Evaluating the Candidates
Each candidate has assets and liabilities, but the most important quality could be a tilt towards sharply lower rates, with an aggressive timetable. Billionaire investor Paul Tudor Jones said during a Bloomberg News interview that he thinks Trump’s going to pick someone who’s going to be uber-dovish. Powell has been reluctant to push for cuts until the longer-term effects of Trump’s tariffs can be better gauged. As Jones sees it, Trump has no other choice than to swing away from the moderate-to-hawkish Powell with the U.S. in a “debt trap” that eventually will cause a market revolt.

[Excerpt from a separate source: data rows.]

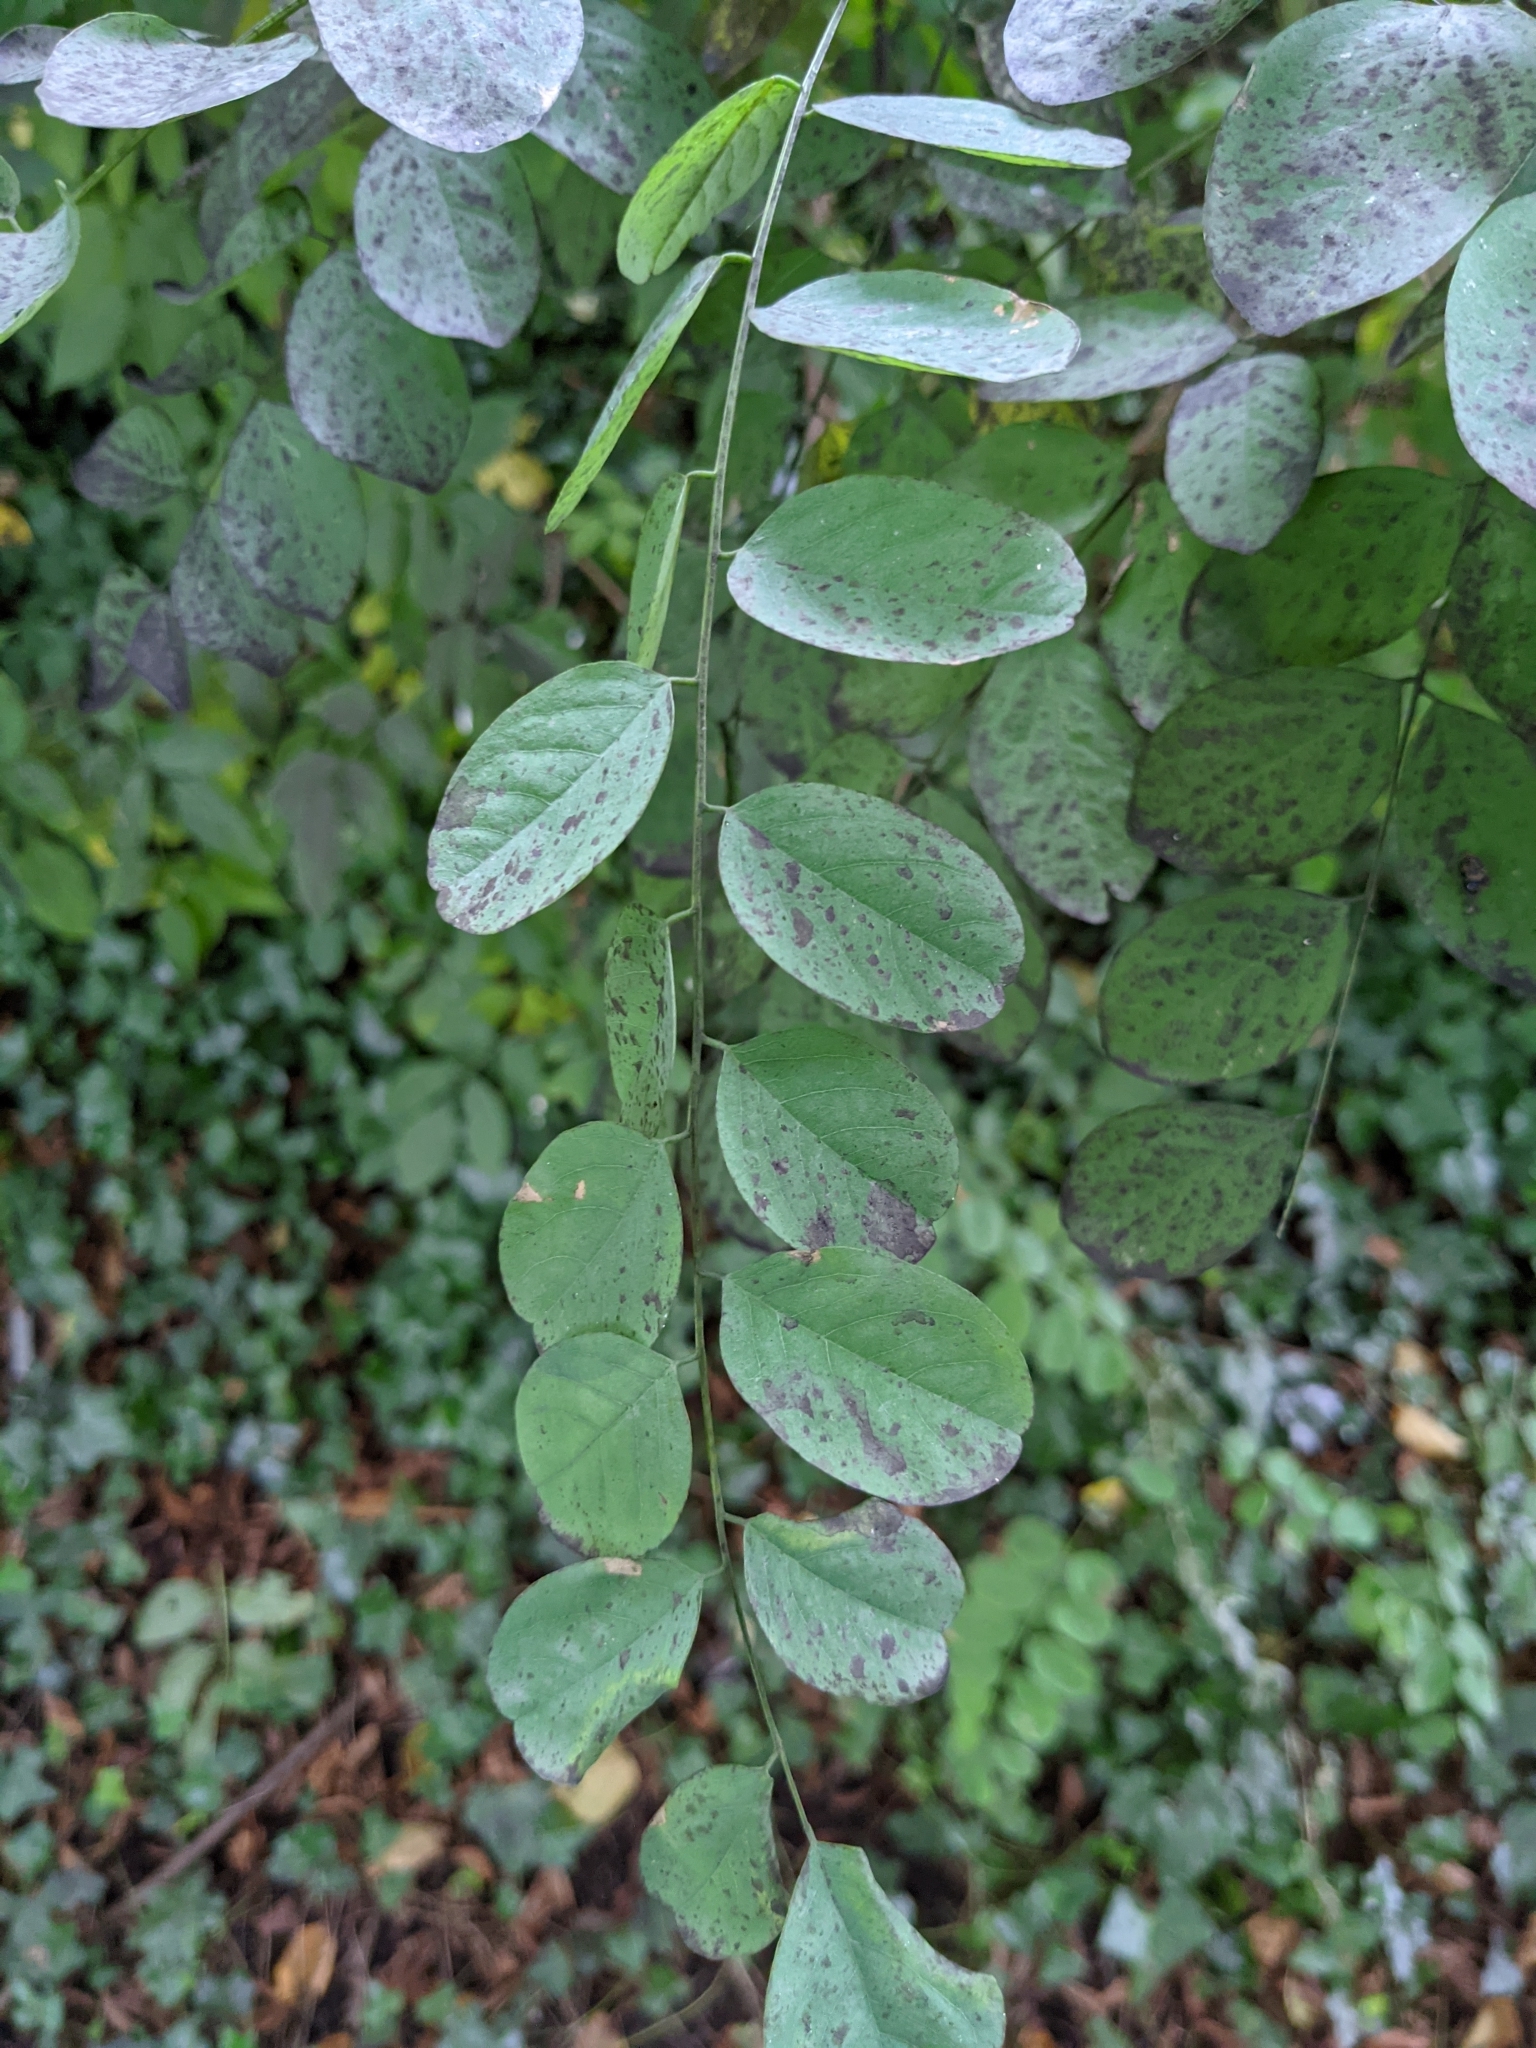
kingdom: Plantae
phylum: Tracheophyta
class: Magnoliopsida
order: Fabales
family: Fabaceae
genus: Robinia
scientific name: Robinia pseudoacacia
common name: Black locust
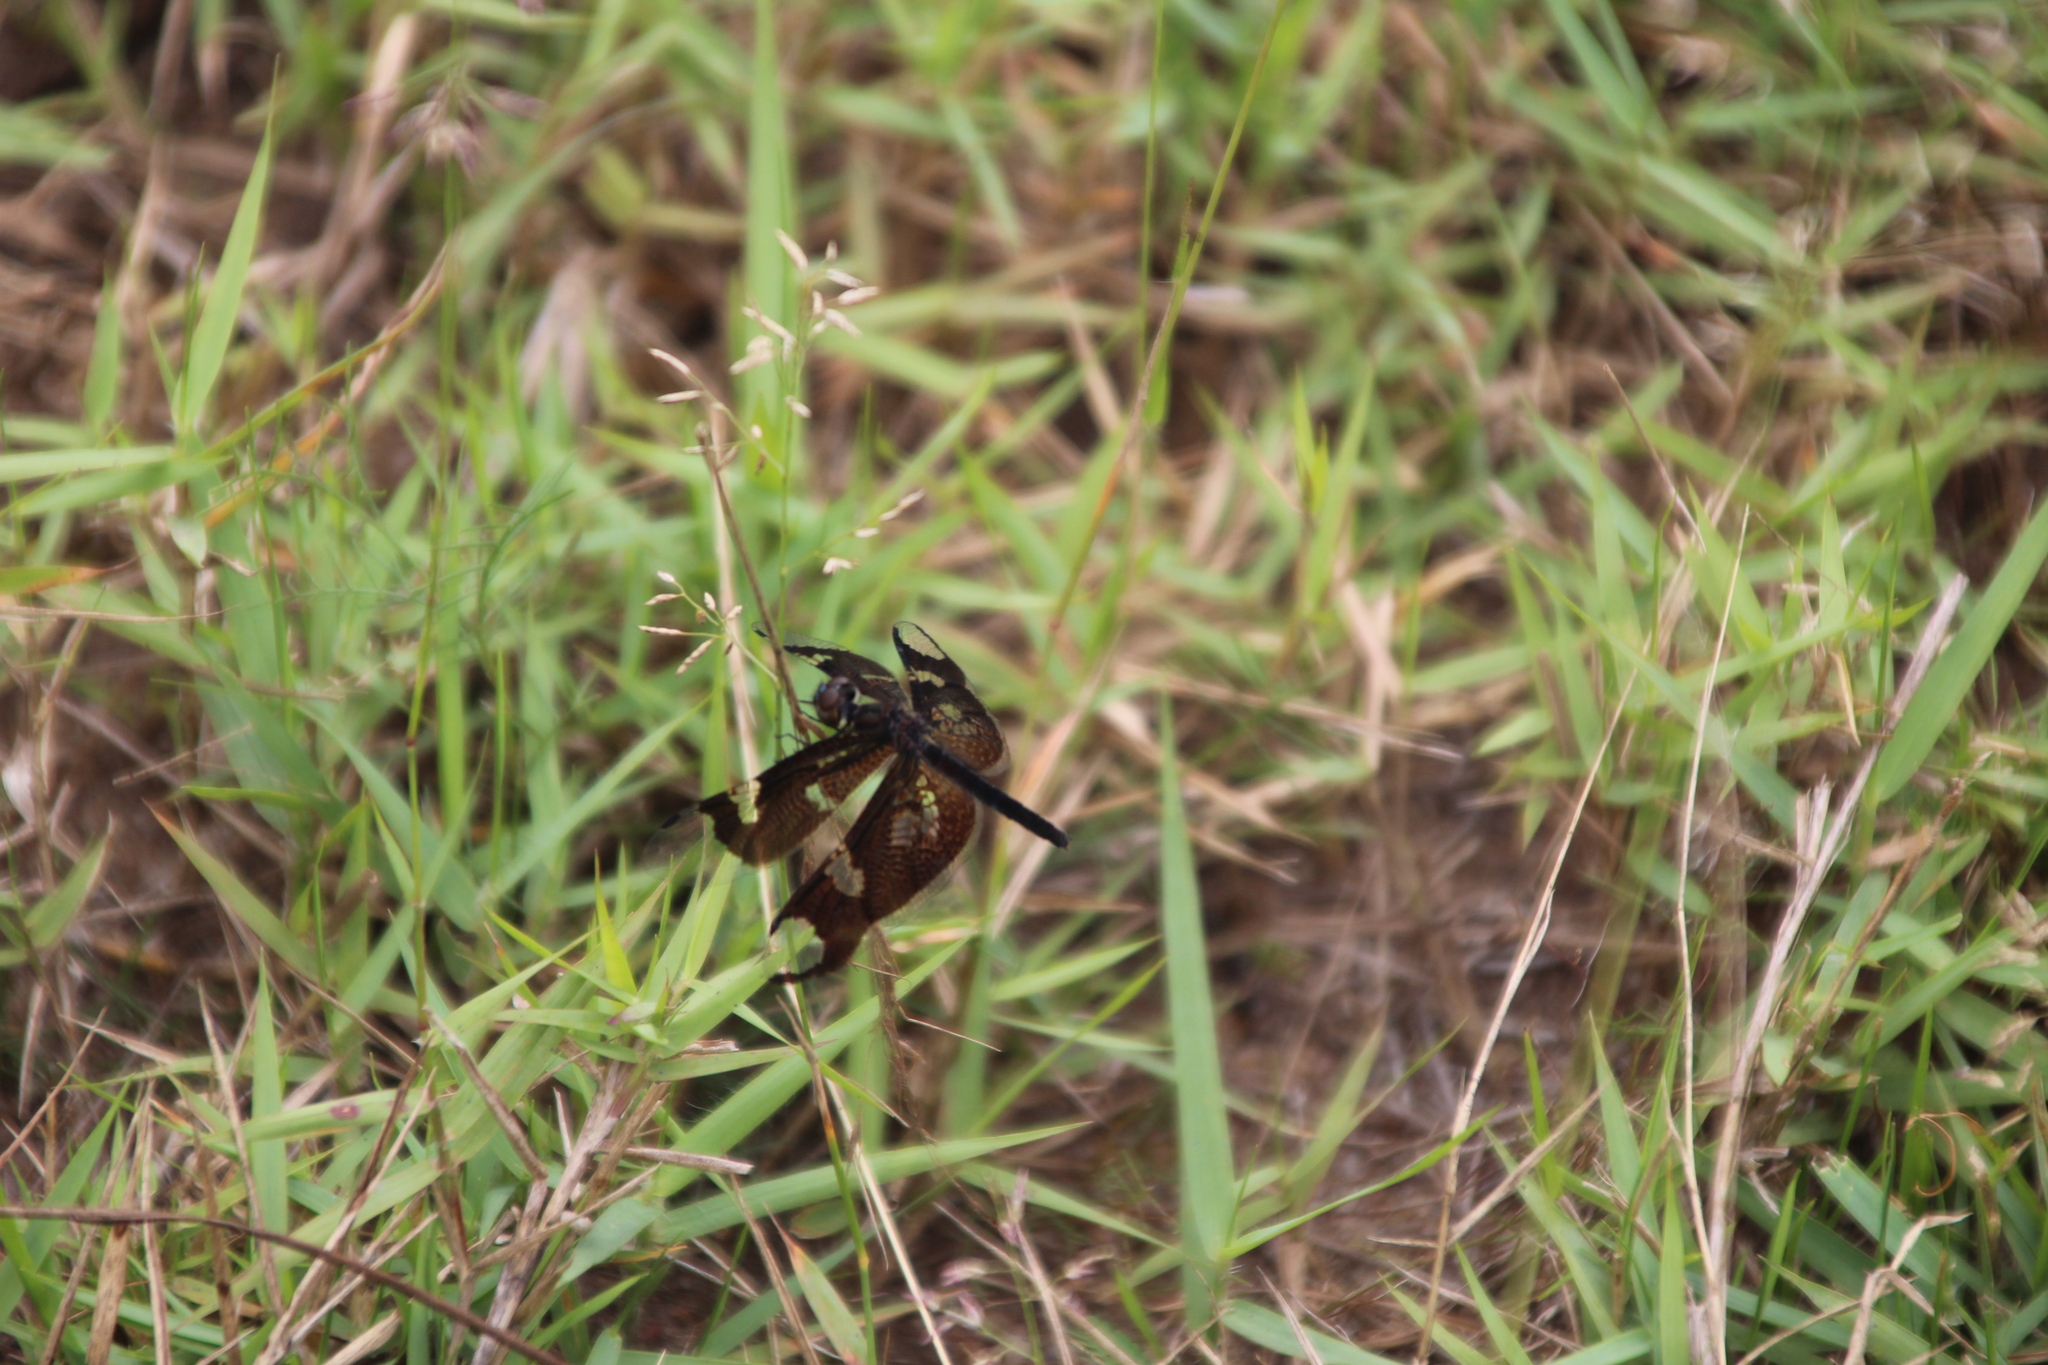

The Debt Trap and Its Implications
The budget deficit is heading toward $2 trillion for 2025 and actually is above 6% of GDP. Costs to finance the $36 trillion debt are estimated at $1.2 trillion this year and likely could be headed north of that as Treasury yields remain lofty. The easiest way for the U.S. to ease some of that burden would be Fed rate cuts that at least would ease some of those financing costs, which are running higher than any other budget category except Social Security and Medicare.
Candidate Analysis
Evercore analyst Krishna Guha sees positives and negatives in each prospective candidate. Warsh has direct Fed policy experience but may be perceived as hawkish on inflation. Bessent has market bona fides but lacks monetary policy experience and may be seen as too close to the Trump administration. Hassett has solid economic credentials but limited monetary policy experience and also may be perceived as too close to the administration. Waller has the benefit of a folksy demeanor and has advocated for “good news” rate cuts, but his support for the 50 basis point rate cut last September could work against him.
Conclusion
For Trump, the challenge will be to pick someone credible who shares his vision on lower rates and easier policy and who can get through a Senate confirmation. Hopefully, whoever is selected is an individual that feels strongly that monetary policy should be set consistent with the dual mandate and not be politically influenced. The future of monetary policy hangs in the balance, and the decision on the next Fed chair will have significant implications for the economy and the country as a whole.